Roemer’s positive contributions are of three kinds. First, he explores at some length the conditions for equilibrium in a capitalist economy, including such non-standard features as imperfect competition and variable utility functions for workers. Secondly, he raises a series of important questions about technical change under capitalism, with special emphasis on the interaction between working-class combativity and choice of technique. Here, incidentally, he makes an error when suggesting that the wage rate (an index of working-class combativity) should depend continuously on the set of input-output coefficients used in production. True, working-class consciousness is shaped in part by the structure of the work process, and differently-structured work processes will usually have different input-output coefficients: but there is no reason to believe that the impact of the structure is mediated by these coefficients, as seems to be required for the continuity assumption to make sense. And finally Roemer constructs an elegant typology of different kinds of crisis that can arise in a capitalist economy: profit squeeze crises, realisation crises and fiscal crises.
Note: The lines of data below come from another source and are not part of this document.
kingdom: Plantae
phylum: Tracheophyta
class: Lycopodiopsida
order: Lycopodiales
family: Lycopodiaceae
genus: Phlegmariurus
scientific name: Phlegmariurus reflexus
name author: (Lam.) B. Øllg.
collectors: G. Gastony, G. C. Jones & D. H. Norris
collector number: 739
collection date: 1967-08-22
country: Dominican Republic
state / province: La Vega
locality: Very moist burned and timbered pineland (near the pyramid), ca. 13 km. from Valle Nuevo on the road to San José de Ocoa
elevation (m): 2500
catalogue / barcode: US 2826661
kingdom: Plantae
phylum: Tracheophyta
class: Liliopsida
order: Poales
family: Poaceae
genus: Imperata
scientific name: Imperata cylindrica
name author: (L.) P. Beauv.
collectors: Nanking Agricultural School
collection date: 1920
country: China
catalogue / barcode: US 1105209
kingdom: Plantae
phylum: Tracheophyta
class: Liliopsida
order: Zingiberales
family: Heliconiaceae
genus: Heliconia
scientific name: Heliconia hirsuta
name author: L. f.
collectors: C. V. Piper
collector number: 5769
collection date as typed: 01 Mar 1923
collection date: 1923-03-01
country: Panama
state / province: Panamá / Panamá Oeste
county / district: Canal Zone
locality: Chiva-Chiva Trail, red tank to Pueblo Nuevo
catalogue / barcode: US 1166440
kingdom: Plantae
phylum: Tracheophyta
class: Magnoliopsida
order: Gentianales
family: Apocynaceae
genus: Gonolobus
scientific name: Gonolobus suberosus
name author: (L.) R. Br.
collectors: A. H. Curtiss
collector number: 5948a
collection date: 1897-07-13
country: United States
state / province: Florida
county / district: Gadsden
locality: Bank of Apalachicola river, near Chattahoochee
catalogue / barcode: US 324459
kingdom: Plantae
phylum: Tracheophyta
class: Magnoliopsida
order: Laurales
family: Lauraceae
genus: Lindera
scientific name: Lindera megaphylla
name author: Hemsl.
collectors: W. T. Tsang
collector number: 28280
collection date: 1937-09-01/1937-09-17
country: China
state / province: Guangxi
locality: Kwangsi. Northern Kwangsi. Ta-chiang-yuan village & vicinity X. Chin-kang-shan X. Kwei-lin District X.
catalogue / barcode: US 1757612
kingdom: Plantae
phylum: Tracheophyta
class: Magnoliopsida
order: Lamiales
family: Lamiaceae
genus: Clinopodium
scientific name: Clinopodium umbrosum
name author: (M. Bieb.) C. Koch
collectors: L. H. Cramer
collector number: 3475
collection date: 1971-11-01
I cannot help feeling, however, that the ingenuity and the freshness of mind that Roemer brings to these problems are worthy of a more important task. He offers miscellaneous models and clarifications rather than a coherent view. Clearly, in writing this book, Roemer has taken Marxist economic theory as he found it and tried to make the best of it that could be made, rather than forget the tradition and start from scratch. From the concluding chapter it appears that he himself is aware of this need for a more radical departure. In particular, he argues that the division of society into classes should not be taken for granted by Marxists, but rather demonstrated as a theorem on more basic assumptions about individual behaviour. This program has already been carried out in a couple of recent articles, and Roemer also refers to a forthcoming book, A General Theory of Exploitation and Class. As far as one can judge from the samples now available, this will prove a milestone in the development of Marxist economic theory. In the meantime, readers who want to be brought up to date on Marxian economics should turn to the book under review, which supersedes all earlier expositions.